Phrenology.jpg Study Subject
This certifies that The Heathers have been the subject of a completed study conducted by by The D.S.R&D

Yours in science,

--Albert Schwan Albert Schwan  07:26, 5 June 2010 (BST)

& the rest of the D.S.R&D Team

Heather ran off too quickly

Heather Lovecraft and I just had an interesting session of "yell your ideas as quickly as you can and run off" in the Wicksted building. She departed before I could enter my final response. I reproduce it here for your benefit.

"Suit yourself, it is good tea. I await your next manslave. And talking to me is not what you have done Heather, you have created a situation in which we talked at each other. I would like it to be known that I tried while you just put in an appearance."

I do appreciate the attempt and it was quite entertaining for the rest of the building.

Untill next time,

--Albert Schwan Albert Schwan  01:14, 8 August 2010 (BST)
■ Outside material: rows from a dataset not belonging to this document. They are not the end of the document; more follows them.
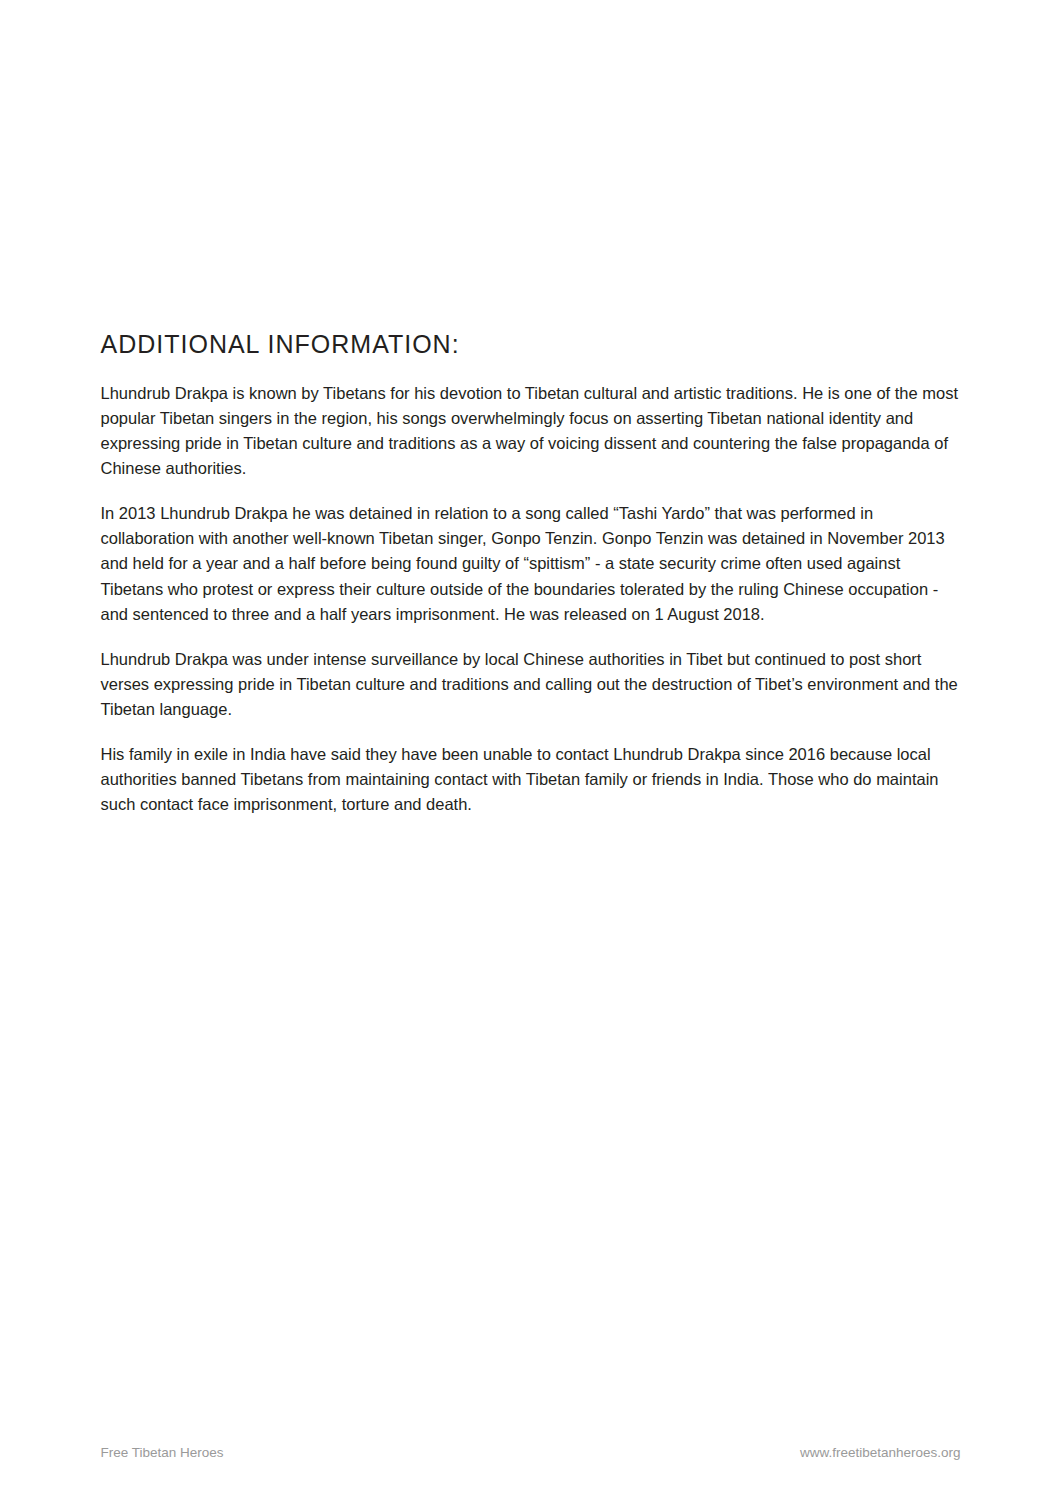Additional information:
Lhundrub Drakpa is known by Tibetans for his devotion to Tibetan cultural and artistic traditions. He is one of the most popular Tibetan singers in the region, his songs overwhelmingly focus on asserting Tibetan national identity and expressing pride in Tibetan culture and traditions as a way of voicing dissent and countering the false propaganda of Chinese authorities.
In 2013 Lhundrub Drakpa he was detained in relation to a song called “Tashi Yardo” that was performed in collaboration with another well-known Tibetan singer, Gonpo Tenzin. Gonpo Tenzin was detained in November 2013 and held for a year and a half before being found guilty of “spittism” - a state security crime often used against Tibetans who protest or express their culture outside of the boundaries tolerated by the ruling Chinese occupation - and sentenced to three and a half years imprisonment. He was released on 1 August 2018.
Lhundrub Drakpa was under intense surveillance by local Chinese authorities in Tibet but continued to post short verses expressing pride in Tibetan culture and traditions and calling out the destruction of Tibet’s environment and the Tibetan language.
His family in exile in India have said they have been unable to contact Lhundrub Drakpa since 2016 because local authorities banned Tibetans from maintaining contact with Tibetan family or friends in India. Those who do maintain such contact face imprisonment, torture and death.
Free Tibetan Heroes www.freetibetanheroes.org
I've read up a bit of Heather Lovecraft's banter with Shwanny about his accusations of Heather zerging (as far as the RG reports cover it), and feel the need to intercept.
This time, Shwanny isn't _completely_ off-track as there are indeed three Heathers zerg-listed
However, as you can see in the evidence they were solely added for the similarity in name, by someone who probably doesn't know that similar names are part of the Heathers' style. There's no more weight behind the claim than behind FedCom Prez' olde mad ramblings based solely on the similar names, as they don't prove that the Heathers are run by the same player. It can't even be used to show that they are close in activity stack, as there are just 4 harmanz inside the building - and there's even a non-Heather inbetween them in the stack, making that claim even more ridiculous.
This is just FYI, as I doubt that the Heathers will go through the ZL Removal Procedure. (It would require them to reveal their IP adresses to the Resens mods, possibly also revealing who else they are in UD.) -- Spiderzed 19:30, 8 August 2010 (BST)
I would remind those who are familiar with this conflict that we did not mention anything about the heathers being zergs in our original report. Their assassination tactics and social interaction are suspicious but not conclusive. Also suspicious are the 26 designated Heathers and 16 known manslaves who remain mostly inactive but become active in observable intervals. That modification was made when they started using the zerg street-spies to gather intelligence. Those were easily traced to the Heathers by the activity surrounding their arrival and by the way some of them were used to carry Heather messages. These characters, some of whom have links on our page on this subject (linked to previously on this page), constitute multi-player abuse. The entries on the zerg liste, which I assume were suspected for the name similarity and verified through other means, are an added point but not the crux of the argument. My message on this page said nothing of this accusation as, though I find the Heathers repugnant by the way they drag others into their petty little game thereby attempting to ruin the Malton experience, it was not my intention to clutter their talk page with such arguments (I try to clutter their talk page with more flavorful text). I have an already cluttered page for such things and I would appreciate it if my accusations were disputed on the page on which they occur in future so as to allow them to appear in context. I mean this in no mean-spirited or reprimanding way but merely as a suggestion to facilitate greater understanding of the issue at hand.
--Albert Schwan Albert Schwan  01:39, 9 August 2010 (BST)

Munoz just inspired me.

I have created a new product as part of my novelty line that was inspired by you. I thought you might be interested to know that, despite your best efforts, you are improving the community.

--Albert Schwan Albert Schwan  03:38, 20 August 2010 (BST)

A Rat's Nest

One hundred Survivors pile into Ridleybank. Their goal? To hold Blackmore. Within 5 days their grunts are dead, and their leaders have fled.
Now they claim victory. But they have been found guilty of Treason against the Living.

Everything is proceeding exactly as I have foreseen.